I spent quite a few years away from painting during the time I was concentrating on my textile art. In January 2004 I took the first steps to getting back to painting, by joining a locally run watercolour class.
As I regained my confidence I returned to using acrylic paint, my preferred medium. I enjoy using acrylic paint because it is very robust: It dries quickly, allowing for a very expressive style of painting. It can be built up into thick layers of intense colour and texture.
The subjects I currently enjoy painting largely reflect the influential place I live in: Bembridge is a very inspirational place to paint, with it's unique land and beachscapes and fantastic, theatrical skies .

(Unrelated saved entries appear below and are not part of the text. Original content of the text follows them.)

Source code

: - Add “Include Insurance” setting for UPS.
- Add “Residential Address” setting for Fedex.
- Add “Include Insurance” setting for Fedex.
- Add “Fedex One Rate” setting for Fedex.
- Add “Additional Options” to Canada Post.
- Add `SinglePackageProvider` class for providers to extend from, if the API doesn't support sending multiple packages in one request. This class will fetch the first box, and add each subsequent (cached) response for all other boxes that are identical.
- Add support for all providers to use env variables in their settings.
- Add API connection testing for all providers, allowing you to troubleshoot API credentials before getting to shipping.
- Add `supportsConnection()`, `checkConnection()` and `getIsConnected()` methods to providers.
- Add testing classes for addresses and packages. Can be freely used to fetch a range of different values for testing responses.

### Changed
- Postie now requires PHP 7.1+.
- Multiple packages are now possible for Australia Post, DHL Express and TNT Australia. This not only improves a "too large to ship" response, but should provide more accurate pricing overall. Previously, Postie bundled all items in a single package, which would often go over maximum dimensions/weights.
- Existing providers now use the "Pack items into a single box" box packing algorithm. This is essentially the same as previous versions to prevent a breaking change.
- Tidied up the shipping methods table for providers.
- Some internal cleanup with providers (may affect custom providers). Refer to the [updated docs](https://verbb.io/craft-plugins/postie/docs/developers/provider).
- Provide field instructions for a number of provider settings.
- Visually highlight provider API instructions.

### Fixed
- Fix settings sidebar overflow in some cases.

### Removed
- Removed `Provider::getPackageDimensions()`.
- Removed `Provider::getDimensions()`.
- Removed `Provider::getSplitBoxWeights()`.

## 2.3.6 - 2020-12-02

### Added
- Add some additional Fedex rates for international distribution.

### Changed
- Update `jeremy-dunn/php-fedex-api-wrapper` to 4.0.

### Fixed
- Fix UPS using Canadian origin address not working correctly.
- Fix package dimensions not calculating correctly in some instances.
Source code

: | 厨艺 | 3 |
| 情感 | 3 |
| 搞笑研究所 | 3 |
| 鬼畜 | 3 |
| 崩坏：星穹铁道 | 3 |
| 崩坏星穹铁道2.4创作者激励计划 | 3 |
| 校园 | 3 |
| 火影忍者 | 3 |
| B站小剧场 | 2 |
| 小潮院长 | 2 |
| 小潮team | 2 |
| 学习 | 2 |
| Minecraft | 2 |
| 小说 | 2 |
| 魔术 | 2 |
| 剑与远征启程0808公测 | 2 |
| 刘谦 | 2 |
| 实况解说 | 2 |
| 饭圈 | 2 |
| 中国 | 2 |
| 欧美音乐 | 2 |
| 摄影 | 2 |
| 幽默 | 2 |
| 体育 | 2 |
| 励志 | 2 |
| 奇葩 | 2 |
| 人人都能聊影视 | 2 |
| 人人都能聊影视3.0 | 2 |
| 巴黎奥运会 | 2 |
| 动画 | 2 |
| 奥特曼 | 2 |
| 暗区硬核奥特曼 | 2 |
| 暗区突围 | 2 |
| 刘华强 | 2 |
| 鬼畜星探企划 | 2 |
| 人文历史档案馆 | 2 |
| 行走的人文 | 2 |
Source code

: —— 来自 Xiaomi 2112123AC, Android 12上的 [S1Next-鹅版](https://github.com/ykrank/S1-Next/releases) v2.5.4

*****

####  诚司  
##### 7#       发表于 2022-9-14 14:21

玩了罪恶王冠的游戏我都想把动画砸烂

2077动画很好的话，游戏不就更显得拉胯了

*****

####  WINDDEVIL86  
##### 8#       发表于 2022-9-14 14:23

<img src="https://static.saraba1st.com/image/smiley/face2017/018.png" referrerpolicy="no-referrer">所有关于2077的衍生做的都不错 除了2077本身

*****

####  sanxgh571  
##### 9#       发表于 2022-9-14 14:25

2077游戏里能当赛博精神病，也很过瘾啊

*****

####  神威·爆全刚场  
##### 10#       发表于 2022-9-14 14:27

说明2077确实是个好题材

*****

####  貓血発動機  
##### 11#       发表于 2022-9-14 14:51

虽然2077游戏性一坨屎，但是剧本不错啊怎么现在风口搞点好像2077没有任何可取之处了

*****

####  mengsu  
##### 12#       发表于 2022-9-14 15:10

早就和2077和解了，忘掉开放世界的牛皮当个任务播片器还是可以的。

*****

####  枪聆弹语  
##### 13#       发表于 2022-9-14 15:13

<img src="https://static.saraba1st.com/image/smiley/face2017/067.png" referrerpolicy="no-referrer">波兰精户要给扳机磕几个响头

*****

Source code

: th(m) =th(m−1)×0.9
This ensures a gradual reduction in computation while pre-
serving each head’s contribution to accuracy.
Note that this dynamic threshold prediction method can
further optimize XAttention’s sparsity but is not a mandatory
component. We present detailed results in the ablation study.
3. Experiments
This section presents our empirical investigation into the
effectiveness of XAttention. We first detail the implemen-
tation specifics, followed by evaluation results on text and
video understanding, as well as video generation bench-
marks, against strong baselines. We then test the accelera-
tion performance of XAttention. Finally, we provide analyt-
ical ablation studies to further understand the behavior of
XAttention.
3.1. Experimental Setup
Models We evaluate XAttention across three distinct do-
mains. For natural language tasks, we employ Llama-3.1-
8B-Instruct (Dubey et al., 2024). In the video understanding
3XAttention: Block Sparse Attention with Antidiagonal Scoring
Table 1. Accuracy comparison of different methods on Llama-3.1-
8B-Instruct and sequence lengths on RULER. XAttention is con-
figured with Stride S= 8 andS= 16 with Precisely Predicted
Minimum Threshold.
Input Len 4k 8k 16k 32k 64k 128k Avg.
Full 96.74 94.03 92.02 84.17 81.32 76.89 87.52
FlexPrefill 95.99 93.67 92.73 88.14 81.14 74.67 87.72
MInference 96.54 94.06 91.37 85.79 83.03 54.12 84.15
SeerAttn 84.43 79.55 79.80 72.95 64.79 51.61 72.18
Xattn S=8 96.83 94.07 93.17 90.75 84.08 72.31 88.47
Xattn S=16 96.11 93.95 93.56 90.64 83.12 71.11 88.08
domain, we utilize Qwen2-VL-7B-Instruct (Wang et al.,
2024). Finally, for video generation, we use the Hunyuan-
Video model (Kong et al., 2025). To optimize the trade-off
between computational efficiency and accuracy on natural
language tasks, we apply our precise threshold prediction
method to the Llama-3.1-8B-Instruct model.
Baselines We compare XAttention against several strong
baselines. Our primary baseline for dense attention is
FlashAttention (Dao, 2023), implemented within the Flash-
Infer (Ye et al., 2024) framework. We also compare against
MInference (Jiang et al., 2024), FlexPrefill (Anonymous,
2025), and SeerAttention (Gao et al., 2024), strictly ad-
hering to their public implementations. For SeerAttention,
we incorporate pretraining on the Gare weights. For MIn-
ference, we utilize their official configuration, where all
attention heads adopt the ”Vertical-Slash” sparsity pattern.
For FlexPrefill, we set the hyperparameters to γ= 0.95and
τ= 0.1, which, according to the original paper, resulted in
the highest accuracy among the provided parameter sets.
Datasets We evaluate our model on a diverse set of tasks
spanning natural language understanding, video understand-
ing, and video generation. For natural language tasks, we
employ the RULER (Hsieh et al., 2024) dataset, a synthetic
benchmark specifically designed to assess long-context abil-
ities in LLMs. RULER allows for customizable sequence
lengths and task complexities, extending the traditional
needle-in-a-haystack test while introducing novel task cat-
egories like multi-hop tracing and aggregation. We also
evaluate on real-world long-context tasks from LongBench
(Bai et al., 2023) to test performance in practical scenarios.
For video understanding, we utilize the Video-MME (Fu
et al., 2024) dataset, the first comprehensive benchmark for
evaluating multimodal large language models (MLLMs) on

The spectacle of the annual trek to St Helens Fort is the inspiration behind a series of paintings I have recently produced. For those who may not know about this bizarre ritual known as the 'Fort Walk'... each year some 3,000 people venture out from the beaches at St Helens and Bembridge to touch the wall of the Palmerstone fort and walk back again. It happens when the tide is at it's lowest, on one of the rare occasions when the fort, which is usually surrounded by sea, can be waded out to along a narrow shingle spit.
It is the scale - and perhaps the absurdity - of the event that fires my imagination. I love the interaction between the vastness of nature and the minuteness of the people; the juxtaposition of the huge sweeping sky and sea with thousands of ant-like humans.
I think it would be fair to say that my work is varied and the subject matter I tackle - diverse. However, the single component that ties them all together is... colour. Colour is what interests me the most in both painting and creating textile art. I love the expressive and emotive potential of colour and how it can create space on a two dimensional surface. In terms of artistic genre - I am a 'colourist'; and the palette I choose is vivid, vibrant and pure.